Petrobras informó que “concluyó la ronda final de la fase vinculante del proceso de venta de la refinería” con Mubadala Capital y que la firma del contrato tan sólo depende de la aprobación de los órganos competentes.

En el mismo comunicado la petrolera brasileña dijo que, pese a que recibió propuestas para la compra de la Refinería Presidente Getulio Vargas (REPAR), decidió suspender el proceso debido a que no consideró la oferta satisfactoria y agregó que iniciará un nuevo proceso para venderla.

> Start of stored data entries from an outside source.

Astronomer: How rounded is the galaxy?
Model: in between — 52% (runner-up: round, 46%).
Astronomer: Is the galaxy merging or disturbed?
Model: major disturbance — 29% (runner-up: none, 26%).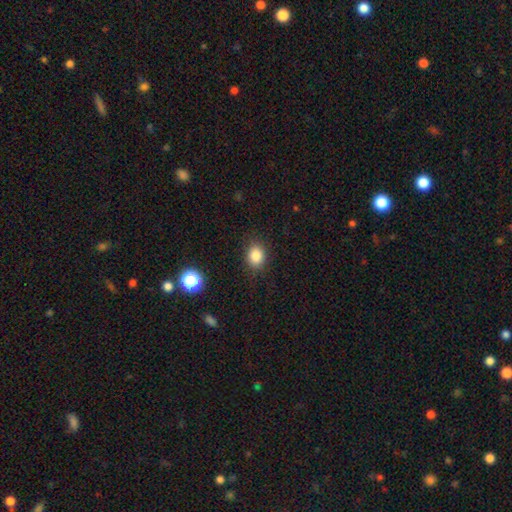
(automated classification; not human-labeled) smooth_or_featured: smooth (p=0.84) [alt: star or artifact p=0.11]
how_rounded: in between (p=0.58) [alt: round p=0.41]
merging: none (p=0.85) [alt: minor disturbance p=0.11]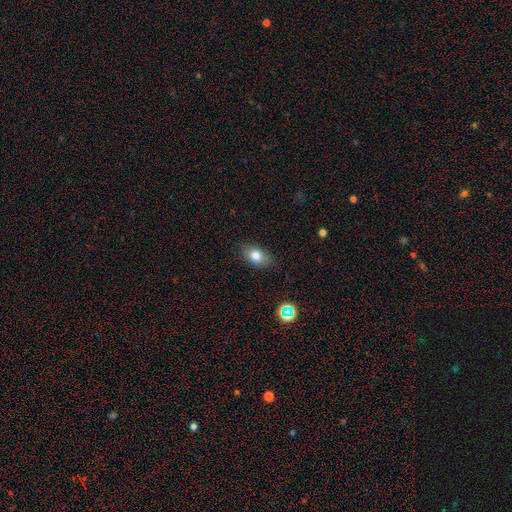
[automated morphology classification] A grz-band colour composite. It shows a smooth galaxy with no disk features (79%) that is in between round and cigar-shaped (85%). Merging: none (82%).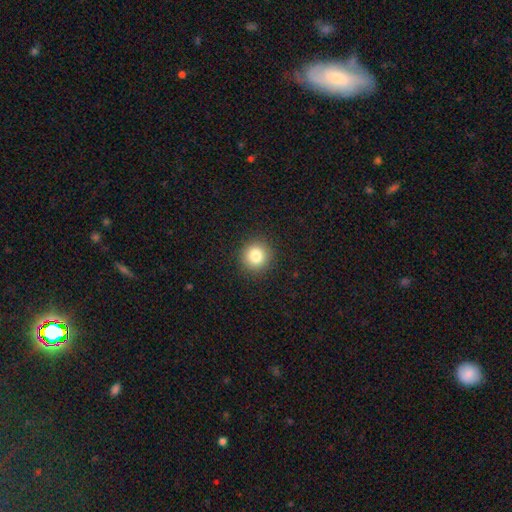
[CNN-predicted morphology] Overall: smooth (83%). How rounded: round (92%). Merging: none (91%).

La compañía explicó que optó por concluir las negociaciones “ya que las condiciones de las propuestas presentadas quedaron por debajo de la evaluación económica-financiera de Petrobras”. Petrobras informó igualmente que los procesos de venta de las otras seis refinerías que pretende privatizar siguen en marcha y a la espera de la firma de los respectivos contratos de compra y venta.

Se trata de las plantas Refinaría Alberto Pasqualini (REFAP), Refinaría Isaac Sabbá (REMAN), Refinaría Abreu e Lima (RNEST), Refinaría Gabriel Passos (REGAP), Lubrificantes e Derivados de Petróleo do Nordeste (LUBNOR) y Unidad de Industrialización de Esquistos (SIX). Petrobras recibió una propuesta del grupo brasileño de distribución de combustibles Ultra por la REFAP.

Petrobras puso en marcha en el 2019 un plan para vender ocho de sus trece refinerías, responsables por la mitad de la capacidad de refino del país. La venta forma parte de un ambicioso plan de desinversiones con el que la petrolera pretende reajustar su tamaño y su enorme deuda y concentrarse en actividades más estratégicas y rentables, como la explotación de petróleo y gas en las gigantescas reservas que tiene en aguas muy profundas del océano Atlántico.